Seksueel dimorfisme, de verschillen in uiterlijk tussen mannetjes en vrouwtjes van dezelfde soort, zoals in kleur, vorm, grootte en structuur, die worden veroorzaakt door de overerving van het ene of het andere seksuele patroon in het genetisch materiaal.
De verschillen kunnen extreem zijn, zoals bij de aanpassingen voor seksuele selectie die te zien zijn in de exotische pluimen en kleuren van de mannelijke paradijsvogel (familie Paradisaeidae) of in de aanpassingen voor bescherming geïllustreerd door de grote omvang en enorme hoektanden van de mannelijke baviaan (Papio). Veel vogels vertonen op zijn minst enig dimorfisme in kleur, waarbij het vrouwtje cryptisch gekleurd is om verborgen te blijven op het nest, terwijl het meer kleurrijke mannelijke gebruik zich vertoont in verkering en territoriaal gedrag.

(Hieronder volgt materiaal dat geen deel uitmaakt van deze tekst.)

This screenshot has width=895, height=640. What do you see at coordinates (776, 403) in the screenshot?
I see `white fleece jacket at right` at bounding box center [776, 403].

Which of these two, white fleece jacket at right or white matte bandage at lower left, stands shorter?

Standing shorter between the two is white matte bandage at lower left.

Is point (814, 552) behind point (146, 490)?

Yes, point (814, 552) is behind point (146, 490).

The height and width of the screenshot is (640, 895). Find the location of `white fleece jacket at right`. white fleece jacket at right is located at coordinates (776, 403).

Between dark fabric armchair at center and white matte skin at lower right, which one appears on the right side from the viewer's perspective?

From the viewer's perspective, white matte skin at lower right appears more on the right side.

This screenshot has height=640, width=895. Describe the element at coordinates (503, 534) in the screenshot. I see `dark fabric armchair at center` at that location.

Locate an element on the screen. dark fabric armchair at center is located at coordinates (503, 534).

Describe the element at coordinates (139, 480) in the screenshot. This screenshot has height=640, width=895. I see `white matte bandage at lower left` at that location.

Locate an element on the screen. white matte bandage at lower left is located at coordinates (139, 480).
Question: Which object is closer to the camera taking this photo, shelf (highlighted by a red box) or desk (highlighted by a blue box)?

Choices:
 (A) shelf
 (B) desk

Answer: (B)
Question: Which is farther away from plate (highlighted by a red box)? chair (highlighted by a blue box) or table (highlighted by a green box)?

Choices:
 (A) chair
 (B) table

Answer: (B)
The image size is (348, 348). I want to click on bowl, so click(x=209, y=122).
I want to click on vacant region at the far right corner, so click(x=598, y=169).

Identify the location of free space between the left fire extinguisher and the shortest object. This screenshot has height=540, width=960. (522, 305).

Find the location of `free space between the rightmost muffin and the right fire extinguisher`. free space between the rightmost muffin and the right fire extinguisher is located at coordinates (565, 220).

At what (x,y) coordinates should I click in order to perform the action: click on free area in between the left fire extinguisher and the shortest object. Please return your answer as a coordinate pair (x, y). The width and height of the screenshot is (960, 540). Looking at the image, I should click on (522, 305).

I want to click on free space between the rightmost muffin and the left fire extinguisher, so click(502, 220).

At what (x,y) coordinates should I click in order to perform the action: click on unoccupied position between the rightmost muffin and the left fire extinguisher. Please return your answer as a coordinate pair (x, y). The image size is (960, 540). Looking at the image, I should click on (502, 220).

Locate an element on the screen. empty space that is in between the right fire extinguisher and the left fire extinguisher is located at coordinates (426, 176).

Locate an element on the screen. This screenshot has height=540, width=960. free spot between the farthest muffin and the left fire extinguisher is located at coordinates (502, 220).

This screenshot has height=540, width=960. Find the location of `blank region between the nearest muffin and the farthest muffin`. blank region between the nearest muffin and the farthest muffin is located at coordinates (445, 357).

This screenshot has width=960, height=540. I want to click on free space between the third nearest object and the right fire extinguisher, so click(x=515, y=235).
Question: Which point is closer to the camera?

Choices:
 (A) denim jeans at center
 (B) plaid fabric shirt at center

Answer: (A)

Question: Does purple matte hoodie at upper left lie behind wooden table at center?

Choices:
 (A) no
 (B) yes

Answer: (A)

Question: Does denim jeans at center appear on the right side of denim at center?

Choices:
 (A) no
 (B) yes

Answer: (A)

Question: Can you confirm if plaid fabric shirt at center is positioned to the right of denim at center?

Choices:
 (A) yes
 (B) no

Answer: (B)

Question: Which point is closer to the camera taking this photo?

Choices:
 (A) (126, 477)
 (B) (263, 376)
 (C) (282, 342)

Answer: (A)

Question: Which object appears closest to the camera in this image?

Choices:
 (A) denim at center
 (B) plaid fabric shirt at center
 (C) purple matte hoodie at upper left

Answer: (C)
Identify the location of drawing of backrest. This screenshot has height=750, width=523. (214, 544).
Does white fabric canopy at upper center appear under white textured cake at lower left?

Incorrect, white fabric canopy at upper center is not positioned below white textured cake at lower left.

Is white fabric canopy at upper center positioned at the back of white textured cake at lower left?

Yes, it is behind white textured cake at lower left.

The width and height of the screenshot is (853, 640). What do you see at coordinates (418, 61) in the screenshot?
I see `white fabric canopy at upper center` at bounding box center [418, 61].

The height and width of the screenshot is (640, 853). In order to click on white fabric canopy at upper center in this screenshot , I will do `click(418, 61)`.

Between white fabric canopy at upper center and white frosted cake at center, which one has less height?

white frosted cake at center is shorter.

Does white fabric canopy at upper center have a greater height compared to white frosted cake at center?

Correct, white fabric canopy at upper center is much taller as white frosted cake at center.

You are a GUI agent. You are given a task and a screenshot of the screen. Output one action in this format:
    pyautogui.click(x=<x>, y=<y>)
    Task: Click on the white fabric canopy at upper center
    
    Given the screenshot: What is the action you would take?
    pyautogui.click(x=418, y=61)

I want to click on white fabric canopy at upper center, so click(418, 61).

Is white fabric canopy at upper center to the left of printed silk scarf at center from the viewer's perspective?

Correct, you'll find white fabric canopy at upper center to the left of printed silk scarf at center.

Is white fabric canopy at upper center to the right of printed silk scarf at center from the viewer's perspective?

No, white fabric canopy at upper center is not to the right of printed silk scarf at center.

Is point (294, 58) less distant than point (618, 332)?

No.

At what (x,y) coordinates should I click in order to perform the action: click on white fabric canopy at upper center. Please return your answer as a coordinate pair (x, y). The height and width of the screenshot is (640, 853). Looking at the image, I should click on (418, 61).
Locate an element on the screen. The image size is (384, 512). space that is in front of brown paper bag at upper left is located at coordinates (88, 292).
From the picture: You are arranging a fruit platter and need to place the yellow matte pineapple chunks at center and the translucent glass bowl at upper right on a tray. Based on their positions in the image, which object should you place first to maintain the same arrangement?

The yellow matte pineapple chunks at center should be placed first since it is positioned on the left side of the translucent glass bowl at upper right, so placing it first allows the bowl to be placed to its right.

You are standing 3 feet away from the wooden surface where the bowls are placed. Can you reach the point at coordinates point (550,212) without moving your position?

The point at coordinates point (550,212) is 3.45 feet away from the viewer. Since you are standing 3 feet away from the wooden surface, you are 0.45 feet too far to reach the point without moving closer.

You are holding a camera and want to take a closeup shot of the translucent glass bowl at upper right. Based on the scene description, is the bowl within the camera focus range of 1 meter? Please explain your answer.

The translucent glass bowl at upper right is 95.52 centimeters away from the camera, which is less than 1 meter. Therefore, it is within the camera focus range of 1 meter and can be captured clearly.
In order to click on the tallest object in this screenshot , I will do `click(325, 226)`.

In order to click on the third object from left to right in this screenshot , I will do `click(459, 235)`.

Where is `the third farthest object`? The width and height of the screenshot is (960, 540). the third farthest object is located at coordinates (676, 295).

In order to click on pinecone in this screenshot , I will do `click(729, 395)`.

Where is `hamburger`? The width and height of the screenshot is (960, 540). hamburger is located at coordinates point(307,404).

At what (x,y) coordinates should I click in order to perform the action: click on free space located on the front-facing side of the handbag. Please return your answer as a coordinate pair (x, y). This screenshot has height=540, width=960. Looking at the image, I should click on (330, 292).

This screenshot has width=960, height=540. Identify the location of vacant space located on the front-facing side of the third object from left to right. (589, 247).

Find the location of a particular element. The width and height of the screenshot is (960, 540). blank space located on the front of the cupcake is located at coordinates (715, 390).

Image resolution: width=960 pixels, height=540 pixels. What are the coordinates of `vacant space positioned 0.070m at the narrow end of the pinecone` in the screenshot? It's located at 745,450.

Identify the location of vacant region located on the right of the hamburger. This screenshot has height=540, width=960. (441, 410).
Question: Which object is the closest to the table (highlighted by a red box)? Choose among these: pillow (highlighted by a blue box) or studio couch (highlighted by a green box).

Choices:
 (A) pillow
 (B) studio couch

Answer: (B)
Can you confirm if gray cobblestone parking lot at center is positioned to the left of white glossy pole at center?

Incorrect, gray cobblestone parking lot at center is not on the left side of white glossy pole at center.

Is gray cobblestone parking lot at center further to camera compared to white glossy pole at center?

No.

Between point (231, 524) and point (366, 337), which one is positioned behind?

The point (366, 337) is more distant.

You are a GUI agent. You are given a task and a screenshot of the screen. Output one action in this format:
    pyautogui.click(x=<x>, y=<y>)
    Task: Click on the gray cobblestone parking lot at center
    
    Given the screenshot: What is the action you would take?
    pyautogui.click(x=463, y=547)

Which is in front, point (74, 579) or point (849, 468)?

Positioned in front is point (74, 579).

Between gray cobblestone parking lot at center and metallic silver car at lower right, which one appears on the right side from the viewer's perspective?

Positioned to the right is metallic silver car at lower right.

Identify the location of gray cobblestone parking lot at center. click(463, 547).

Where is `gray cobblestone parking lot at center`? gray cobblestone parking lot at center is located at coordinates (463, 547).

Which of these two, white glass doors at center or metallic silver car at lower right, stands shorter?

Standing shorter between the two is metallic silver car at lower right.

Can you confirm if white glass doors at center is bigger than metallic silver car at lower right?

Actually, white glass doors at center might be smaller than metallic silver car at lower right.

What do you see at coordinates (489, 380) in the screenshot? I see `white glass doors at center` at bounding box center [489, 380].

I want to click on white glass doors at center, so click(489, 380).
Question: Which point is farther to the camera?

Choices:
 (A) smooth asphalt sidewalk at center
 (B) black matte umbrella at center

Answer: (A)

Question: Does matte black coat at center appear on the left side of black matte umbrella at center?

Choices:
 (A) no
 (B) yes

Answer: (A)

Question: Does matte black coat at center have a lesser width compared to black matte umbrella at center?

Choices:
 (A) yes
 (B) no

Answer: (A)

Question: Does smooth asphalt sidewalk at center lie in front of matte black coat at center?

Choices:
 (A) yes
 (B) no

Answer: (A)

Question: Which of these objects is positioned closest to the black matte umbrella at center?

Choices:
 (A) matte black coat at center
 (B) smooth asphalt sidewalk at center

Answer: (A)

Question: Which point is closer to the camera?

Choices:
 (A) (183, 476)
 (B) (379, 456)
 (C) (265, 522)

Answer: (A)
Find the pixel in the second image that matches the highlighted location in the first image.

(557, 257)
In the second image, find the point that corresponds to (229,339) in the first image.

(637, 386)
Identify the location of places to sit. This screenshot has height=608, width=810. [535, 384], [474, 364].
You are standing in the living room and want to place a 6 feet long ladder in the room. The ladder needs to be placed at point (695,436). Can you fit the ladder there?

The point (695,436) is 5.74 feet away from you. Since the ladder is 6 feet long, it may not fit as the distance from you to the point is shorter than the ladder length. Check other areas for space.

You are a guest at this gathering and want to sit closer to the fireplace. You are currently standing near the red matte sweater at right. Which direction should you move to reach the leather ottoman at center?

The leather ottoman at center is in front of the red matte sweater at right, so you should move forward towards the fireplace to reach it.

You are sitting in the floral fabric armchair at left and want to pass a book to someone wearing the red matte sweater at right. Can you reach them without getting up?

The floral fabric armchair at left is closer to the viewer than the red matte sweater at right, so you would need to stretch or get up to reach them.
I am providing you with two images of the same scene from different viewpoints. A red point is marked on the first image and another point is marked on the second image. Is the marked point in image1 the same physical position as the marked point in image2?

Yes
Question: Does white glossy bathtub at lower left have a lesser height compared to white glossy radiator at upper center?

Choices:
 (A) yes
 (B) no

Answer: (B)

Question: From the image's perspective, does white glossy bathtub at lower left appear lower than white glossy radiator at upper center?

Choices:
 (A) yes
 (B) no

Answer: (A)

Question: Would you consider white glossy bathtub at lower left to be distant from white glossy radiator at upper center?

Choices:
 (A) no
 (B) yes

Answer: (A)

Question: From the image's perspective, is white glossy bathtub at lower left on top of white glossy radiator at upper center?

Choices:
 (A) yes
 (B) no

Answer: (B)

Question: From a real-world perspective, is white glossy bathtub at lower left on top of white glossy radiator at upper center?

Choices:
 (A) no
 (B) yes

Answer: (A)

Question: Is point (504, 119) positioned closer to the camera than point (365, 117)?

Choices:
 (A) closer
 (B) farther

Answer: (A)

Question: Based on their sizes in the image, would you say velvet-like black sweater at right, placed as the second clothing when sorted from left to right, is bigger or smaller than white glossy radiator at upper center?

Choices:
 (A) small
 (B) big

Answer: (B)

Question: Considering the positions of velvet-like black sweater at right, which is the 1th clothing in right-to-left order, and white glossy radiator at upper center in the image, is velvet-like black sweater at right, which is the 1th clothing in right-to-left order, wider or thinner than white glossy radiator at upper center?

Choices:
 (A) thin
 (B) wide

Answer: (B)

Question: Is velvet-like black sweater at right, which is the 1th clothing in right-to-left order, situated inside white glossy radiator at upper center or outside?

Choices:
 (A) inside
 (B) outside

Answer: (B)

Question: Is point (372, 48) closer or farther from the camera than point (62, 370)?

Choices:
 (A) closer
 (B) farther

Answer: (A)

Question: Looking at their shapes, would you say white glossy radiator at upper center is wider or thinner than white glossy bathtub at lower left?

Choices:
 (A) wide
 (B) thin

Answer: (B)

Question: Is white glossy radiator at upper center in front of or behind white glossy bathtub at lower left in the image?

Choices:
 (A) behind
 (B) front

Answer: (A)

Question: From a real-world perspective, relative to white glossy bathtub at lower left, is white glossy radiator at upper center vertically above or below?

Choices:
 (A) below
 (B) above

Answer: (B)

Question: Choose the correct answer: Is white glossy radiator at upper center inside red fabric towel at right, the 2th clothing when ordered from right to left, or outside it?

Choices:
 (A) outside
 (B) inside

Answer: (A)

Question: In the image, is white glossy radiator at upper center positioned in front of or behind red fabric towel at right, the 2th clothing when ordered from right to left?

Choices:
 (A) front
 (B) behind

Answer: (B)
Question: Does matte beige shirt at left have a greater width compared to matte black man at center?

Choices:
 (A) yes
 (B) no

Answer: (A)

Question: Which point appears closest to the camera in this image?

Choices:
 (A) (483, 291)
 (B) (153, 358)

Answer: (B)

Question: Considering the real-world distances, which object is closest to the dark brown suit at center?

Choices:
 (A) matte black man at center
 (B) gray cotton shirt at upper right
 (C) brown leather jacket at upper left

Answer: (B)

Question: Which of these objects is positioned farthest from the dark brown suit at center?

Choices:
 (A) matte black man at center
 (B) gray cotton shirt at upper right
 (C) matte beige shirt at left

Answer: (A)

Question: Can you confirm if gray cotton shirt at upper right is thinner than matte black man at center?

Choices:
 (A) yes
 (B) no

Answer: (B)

De bergstekelige hagedis (Sceloporus jarrovi) is seksueel dimorf in voedingsgewoonten: mannetjes en vrouwtjes van gelijke grootte zoeken prooien van verschillende grootte op.
Er kunnen uitgesproken verschillen in grootte optreden tussen de seksen. Mannelijke bavianen zijn bijvoorbeeld meer dan twee keer zo groot als vrouwtjes, en mannelijke noordelijke of Steller-zeeleeuwen (Eumetopias jubatus) wegen ongeveer 1.000 kg (2.200 pond), ongeveer drie keer zo veel als vrouwtjes.
Bij enkele zoogdiersoorten zijn vrouwtjes meestal groter dan mannetjes. Hetzelfde geldt voor veel niet-zoogdiergewervelde dieren en talrijke ongewervelde dieren.